:: Aufgabe ::
Wer hat laut dem Text über den Romanzyklus „Eliade“ die Cover der Bücher gestaltet? Bitte nur den Namen nennen.

Man sollte sich Zeit nehmen für den siebenteiligen Romanzyklus „Eliade“, den Alfred Goubran nach zwei Jahrzehnten nun fertiggestellt hat. Die Cover der Bücher, einmal Monolog, einmal Tagebuch oder Reisebericht, wurden von Nicolas Mahler gestaltet und lassen sich unabhängig voneinander und in beliebiger Reihenfolge lesen. Man könnte also auch mit den beiden, kürzlich als letzte erschienenen Werken „Der große Blabla“ und „Elias“ beginnen.
Nähert man sich dem Werk in der Reihenfolge des Erscheinens, werden allerdings nach und nach die Verflechtungen der Geschichten deutlich: Familienverzweigungen, historische Bezüge, philosophische Weltbilder ergeben ein Ganzes, das aus real Erlebtem ebenso besteht wie aus im Traum oder Wahn Imaginiertem. Das Einlassen darauf lohnt sich: Nichts Schwammiges ist in dieser Sprache, Goubrans Poesie ist sinnlich; assoziativ und bildreich zeichnet er die handelnden Figuren.

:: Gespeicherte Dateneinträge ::
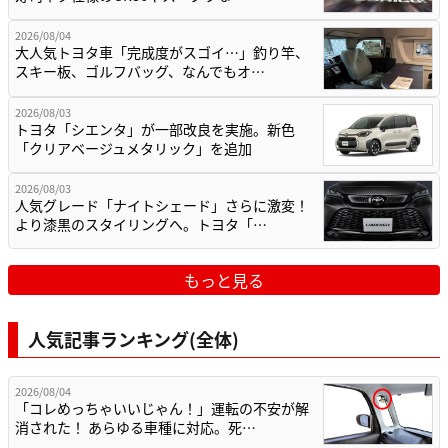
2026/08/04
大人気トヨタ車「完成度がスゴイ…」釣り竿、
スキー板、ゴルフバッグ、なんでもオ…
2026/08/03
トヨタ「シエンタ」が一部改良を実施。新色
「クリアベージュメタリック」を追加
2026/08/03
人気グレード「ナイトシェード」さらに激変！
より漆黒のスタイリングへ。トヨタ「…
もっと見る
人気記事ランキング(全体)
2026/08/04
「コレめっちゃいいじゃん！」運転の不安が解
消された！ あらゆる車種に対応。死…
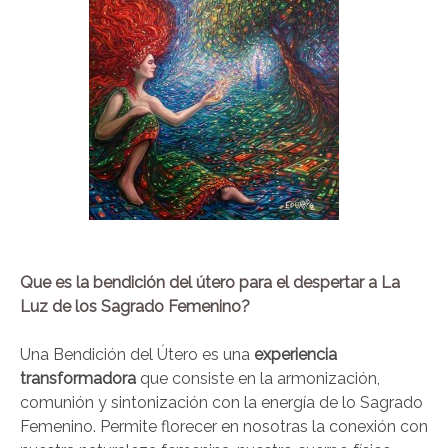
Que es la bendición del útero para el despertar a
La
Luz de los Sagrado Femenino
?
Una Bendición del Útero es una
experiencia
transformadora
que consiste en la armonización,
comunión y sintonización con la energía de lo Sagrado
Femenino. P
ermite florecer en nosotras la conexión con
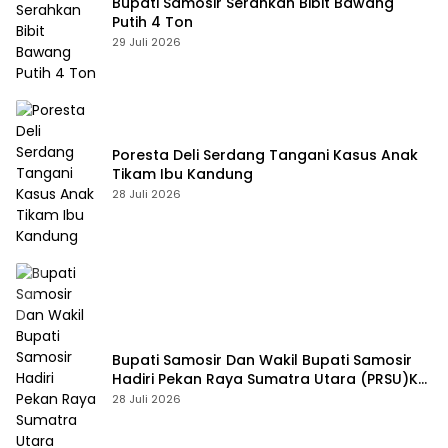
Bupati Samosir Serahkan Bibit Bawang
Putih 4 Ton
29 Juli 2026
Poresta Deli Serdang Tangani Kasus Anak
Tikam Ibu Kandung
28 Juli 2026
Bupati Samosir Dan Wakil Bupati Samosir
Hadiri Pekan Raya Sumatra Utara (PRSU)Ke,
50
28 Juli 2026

:: Antwort ::
Nicolas Mahler